High-energy phosphotransfer in the failing mouse heart: role of adenylate kinase and glycolytic enzymes.
Aksentijević D., Lygate CA., Makinen K., Zervou S., Sebag-Montefiore L., Medway D., Barnes H., Schneider JE., Neubauer S.
AIMS: To measure the activity of the key phosphotransfer enzymes creatine kinase (CK), adenylate kinase (AK), and glycolytic enzymes in two common mouse models of chronic heart failure. METHODS AND RESULTS: C57BL/6 mice were subjected to transverse aortic constriction (TAC), myocardial infarction induced by coronary artery ligation (CAL), or sham operation. Activities of phosphotransfer enzymes CK, AK, glyceraldehyde-3-phosphate dehydrogenase (GAPDH), 3-phosphoglycerate kinase (PGK), and pyruvate kinase were assessed spectrophotometrically. Mice were characterized by echocardiography or magnetic resonance imaging 5- to 8-week post-surgery and selected for the presence of congestive heart failure. All mice had severe left ventricular hypertrophy, impaired systolic function and pulmonary congestion compared with sham controls. A significant decrease in myocardial CK and maximal CK reaction velocity was observed in both experimental models of heart failure. However, the activity of AK and its isoforms remained unchanged, despite a reduction in its protein expression.

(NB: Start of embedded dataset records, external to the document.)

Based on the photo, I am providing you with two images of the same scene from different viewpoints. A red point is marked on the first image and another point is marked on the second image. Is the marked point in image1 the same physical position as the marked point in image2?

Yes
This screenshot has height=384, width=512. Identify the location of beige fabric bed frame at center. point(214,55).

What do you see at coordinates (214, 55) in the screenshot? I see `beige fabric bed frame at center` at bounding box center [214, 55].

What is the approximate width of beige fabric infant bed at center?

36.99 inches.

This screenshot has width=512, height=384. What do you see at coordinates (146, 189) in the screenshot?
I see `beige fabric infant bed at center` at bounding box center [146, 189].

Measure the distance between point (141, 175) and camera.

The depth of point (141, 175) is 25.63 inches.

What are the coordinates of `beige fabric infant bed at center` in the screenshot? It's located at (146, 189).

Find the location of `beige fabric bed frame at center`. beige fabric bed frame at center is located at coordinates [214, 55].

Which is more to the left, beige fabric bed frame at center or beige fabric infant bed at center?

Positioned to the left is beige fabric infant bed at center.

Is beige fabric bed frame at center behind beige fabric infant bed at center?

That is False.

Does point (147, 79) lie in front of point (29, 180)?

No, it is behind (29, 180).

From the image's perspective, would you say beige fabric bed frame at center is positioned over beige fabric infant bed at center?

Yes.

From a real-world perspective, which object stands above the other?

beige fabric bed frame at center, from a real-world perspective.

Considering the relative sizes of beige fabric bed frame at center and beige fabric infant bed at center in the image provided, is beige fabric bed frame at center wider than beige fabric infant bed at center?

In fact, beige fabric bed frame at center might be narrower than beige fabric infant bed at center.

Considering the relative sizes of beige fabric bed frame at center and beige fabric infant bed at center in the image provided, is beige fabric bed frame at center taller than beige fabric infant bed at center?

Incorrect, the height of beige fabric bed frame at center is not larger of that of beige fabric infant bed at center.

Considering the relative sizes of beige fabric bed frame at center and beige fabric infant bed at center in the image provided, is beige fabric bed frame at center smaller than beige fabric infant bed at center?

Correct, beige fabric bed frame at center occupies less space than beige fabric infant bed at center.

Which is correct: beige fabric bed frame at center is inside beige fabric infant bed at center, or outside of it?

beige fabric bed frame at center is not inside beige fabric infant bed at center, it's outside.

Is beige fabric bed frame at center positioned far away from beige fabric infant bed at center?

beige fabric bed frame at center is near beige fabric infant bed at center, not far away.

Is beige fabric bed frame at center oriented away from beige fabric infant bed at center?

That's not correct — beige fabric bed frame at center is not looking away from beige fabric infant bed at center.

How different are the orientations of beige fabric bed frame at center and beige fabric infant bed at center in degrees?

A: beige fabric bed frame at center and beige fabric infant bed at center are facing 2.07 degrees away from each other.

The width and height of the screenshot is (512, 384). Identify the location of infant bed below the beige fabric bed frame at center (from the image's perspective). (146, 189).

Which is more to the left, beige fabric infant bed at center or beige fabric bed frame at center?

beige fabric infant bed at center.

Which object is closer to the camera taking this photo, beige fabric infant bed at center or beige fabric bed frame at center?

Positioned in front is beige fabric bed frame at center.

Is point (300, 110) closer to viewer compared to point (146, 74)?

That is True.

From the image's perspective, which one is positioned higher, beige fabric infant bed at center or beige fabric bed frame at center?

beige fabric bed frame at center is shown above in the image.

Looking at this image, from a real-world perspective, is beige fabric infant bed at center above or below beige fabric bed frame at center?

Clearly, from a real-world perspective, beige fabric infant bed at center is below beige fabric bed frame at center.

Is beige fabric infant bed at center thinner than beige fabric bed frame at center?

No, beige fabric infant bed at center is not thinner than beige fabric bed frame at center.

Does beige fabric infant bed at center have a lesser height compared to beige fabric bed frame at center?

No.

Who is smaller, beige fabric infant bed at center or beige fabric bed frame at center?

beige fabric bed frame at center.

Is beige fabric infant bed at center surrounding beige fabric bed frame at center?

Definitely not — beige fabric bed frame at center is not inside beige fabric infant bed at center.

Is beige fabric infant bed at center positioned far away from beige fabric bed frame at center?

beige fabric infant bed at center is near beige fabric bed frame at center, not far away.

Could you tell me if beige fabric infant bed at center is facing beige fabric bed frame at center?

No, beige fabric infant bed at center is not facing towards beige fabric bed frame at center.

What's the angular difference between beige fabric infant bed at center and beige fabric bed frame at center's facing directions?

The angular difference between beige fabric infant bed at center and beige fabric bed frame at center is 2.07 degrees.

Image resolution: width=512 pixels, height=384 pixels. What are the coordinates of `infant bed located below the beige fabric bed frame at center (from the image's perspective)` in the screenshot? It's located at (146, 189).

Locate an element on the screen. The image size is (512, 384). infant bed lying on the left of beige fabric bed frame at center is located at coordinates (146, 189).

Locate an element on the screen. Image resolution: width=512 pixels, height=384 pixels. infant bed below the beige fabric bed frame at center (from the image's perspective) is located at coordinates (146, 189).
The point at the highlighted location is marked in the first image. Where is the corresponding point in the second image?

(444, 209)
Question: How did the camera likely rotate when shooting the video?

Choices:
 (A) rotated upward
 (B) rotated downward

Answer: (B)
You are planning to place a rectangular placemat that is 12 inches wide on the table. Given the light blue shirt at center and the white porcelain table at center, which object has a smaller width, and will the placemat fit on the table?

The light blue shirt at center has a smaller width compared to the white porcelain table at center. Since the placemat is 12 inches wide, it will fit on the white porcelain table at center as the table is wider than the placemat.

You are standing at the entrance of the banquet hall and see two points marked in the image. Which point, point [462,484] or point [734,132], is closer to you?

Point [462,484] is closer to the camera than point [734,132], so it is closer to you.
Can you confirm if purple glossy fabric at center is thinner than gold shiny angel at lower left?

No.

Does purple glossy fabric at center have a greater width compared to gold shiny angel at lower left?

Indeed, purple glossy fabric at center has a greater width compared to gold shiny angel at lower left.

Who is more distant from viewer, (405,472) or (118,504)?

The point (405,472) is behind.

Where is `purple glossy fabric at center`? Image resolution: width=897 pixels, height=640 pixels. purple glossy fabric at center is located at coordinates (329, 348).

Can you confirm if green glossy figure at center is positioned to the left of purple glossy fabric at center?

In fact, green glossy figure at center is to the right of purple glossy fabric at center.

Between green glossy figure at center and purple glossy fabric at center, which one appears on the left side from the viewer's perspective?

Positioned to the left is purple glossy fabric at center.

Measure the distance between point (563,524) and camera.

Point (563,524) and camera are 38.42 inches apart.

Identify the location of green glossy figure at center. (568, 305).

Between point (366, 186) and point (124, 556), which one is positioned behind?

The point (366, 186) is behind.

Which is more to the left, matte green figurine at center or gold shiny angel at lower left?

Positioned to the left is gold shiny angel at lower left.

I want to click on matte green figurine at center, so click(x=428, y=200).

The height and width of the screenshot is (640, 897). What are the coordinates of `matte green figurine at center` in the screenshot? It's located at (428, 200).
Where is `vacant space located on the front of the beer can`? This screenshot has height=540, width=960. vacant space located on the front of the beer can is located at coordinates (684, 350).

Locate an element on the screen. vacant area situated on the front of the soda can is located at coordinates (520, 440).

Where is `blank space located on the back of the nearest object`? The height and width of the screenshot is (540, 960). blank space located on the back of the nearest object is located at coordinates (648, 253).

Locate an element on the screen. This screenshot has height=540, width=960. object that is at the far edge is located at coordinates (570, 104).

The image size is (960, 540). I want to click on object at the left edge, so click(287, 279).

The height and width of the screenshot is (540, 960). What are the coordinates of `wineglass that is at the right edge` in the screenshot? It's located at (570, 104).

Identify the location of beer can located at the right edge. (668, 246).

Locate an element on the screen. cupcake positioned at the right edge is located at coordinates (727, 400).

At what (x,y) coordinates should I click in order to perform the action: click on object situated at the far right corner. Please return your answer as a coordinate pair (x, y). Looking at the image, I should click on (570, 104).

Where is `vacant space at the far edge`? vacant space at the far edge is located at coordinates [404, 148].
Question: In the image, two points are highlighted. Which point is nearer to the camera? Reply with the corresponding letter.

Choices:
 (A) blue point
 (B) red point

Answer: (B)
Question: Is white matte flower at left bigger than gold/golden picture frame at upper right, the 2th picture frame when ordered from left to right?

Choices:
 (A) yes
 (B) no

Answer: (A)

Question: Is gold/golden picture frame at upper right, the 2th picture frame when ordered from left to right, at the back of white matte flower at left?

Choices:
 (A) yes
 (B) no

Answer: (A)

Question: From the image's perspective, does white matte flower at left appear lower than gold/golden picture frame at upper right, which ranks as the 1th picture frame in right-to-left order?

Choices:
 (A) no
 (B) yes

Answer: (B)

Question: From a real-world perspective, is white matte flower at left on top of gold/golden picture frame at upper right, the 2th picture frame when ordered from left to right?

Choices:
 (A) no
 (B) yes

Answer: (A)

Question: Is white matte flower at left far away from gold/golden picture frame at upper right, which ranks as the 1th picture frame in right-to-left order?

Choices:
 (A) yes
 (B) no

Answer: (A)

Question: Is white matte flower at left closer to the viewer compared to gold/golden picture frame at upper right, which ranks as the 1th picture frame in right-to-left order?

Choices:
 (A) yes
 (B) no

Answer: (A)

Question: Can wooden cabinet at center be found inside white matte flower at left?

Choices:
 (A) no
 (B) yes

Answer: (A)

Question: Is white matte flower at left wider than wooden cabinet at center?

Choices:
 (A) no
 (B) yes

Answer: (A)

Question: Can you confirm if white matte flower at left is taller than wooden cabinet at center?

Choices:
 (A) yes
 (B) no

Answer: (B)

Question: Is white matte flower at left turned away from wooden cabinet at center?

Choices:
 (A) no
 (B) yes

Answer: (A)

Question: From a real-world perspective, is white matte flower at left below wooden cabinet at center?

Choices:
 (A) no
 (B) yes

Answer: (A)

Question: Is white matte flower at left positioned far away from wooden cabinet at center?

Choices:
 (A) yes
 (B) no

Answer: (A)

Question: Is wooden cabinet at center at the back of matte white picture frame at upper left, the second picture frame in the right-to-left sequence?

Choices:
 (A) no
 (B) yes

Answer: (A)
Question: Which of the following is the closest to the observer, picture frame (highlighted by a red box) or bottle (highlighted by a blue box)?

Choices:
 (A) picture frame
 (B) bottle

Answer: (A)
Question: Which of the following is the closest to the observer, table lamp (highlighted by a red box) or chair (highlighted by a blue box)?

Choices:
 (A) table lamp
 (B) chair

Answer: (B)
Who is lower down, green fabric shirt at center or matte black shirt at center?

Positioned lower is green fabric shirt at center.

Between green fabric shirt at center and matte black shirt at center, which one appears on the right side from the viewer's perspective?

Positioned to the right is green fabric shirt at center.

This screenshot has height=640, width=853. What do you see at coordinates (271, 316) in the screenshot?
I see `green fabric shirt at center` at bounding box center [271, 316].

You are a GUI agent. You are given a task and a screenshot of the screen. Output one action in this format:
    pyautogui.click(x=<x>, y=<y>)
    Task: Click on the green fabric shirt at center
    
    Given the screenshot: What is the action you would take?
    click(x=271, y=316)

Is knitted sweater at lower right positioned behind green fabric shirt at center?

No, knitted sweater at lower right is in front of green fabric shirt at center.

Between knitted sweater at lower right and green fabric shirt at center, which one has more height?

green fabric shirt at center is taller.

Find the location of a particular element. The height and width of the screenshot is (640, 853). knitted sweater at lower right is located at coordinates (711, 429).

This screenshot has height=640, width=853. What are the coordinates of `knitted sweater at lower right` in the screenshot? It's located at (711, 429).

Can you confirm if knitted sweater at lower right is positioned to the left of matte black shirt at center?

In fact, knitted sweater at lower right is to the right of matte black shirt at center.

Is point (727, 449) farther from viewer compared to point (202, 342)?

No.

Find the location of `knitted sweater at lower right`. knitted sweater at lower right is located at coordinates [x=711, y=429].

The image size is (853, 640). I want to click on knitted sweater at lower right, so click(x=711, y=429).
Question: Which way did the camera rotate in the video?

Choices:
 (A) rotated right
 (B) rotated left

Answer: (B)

In contrast, the activities of glycolytic phosphotransfer mediators GAPDH and PGK were 19 and 12% higher in TAC, and 31 and 23% higher in CAL models, respectively. CONCLUSION: Chronic heart failure in the mouse is characterized by impaired CK function, unaltered AK, and increased activity of glycolytic phosphotransfer enzymes. This pattern of altered phosphotransfer activity was observed independent of the heart failure aetiology.